The principal options can be told off on one’s fingers: the church, medicine, the law, banking and commerce, civil office, the army, the navy, service in India. Nowadays, we face ‘a greater array… from air-traffic controller to zoologist’, and women are eligible too (apart from those cross-dressing Bennet sisters, there is only one mention of women participating in the recognised professions, those acting as ‘supernumerary clerks’ in certain government offices).

No book with the words ‘Jane Austen’ in the subtitle can afford to be dull, and though Muir gives us plenty of detail — numbers recruited at different periods, premiums paid and salaries earned — he illuminates the hard facts with vignettes of actual lives lived. Sometimes these are the merest glimpses, figures flickering into life for a moment before vanishing into the darkness of the past. A bored infantry officer by the name of William Swabey watches fish from a bridge or throws stones at pigs: ‘I am ashamed of it, but have nothing else to do.’

Elsewhere, however, more sustained treatment is possible. Muir plots the curious career trajectory of Jane’s own brother Francis Austen, who saw distinguished action at sea, then cooled his heels on half-pay for 30 years, before being abruptly promoted to admiral. Meanwhile, John Scott’s 18-year-old beloved climbed down a ladder from her bedroom window and the romantic pair eloped to Scotland. In due course John became a barrister, but, as with so many of the young men in all the professions, struggled to make a living. One year he promised to treat himself to all his income for 11 months, leaving only the final month’s money for his wife (‘What a stingy dog I must have been!’).
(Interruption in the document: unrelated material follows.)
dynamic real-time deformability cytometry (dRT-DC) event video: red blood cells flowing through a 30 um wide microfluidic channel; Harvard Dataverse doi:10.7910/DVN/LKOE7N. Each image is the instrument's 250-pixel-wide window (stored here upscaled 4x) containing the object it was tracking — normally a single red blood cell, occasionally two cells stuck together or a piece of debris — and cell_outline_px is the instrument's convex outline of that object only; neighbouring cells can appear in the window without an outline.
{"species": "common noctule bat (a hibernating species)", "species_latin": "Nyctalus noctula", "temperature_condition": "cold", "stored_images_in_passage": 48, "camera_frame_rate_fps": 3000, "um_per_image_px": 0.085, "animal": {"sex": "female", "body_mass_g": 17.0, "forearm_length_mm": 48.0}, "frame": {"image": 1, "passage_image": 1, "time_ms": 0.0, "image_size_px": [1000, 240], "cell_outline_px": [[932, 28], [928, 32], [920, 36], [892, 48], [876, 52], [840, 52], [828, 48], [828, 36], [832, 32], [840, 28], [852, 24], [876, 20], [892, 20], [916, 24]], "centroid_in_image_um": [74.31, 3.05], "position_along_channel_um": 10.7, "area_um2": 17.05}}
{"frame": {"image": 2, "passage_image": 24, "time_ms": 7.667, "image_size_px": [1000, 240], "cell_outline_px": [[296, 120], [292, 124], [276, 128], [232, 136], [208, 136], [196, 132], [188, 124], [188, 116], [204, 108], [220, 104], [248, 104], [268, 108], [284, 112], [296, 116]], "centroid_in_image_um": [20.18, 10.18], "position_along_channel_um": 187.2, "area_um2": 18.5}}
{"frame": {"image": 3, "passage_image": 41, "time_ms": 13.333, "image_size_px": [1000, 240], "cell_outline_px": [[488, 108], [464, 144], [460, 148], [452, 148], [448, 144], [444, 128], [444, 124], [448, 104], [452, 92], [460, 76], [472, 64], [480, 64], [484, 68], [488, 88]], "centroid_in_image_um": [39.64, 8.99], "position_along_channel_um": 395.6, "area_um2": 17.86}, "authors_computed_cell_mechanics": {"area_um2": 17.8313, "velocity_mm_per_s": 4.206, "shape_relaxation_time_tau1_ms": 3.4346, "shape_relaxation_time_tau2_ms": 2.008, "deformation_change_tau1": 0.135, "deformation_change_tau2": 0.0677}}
As it happened, his only earnings arrived in December. Still, through talent and hard work (not to mention, as in so many cases, useful connections), he ended up Earl of Eldon, Lord High Chancellor of Great Britain.

But only a tiny minority achieved such success. Career structures tended to be arbitrary and ramshackle. In many professions, entrance requirements were a lottery. Examinations and interviews might be probing or superficial, according to the whim or temperament of the employer. In most cases, what really mattered was money up front, whether to buy a position or to support oneself for many years until — if ever — one’s labours began to turn a profit. Many clerics worked as underpaid curates for the whole of their working lives, while military expenses were so high that most army officers spent more than they ever earned.

Boredom and frustration were as common then as now, and the transition from a cosy home to professional life was a wrench for many. Several testimonies convey a sense of the unreality of the world of work. For one young midshipman, ‘all seemed strange; different language and    expressions of tongue, that I thought myself always asleep or in a dream, and never properly awake’. As Muir says at the conclusion of this fascinating study: ‘Whether work should be so important in our lives… is another matter.’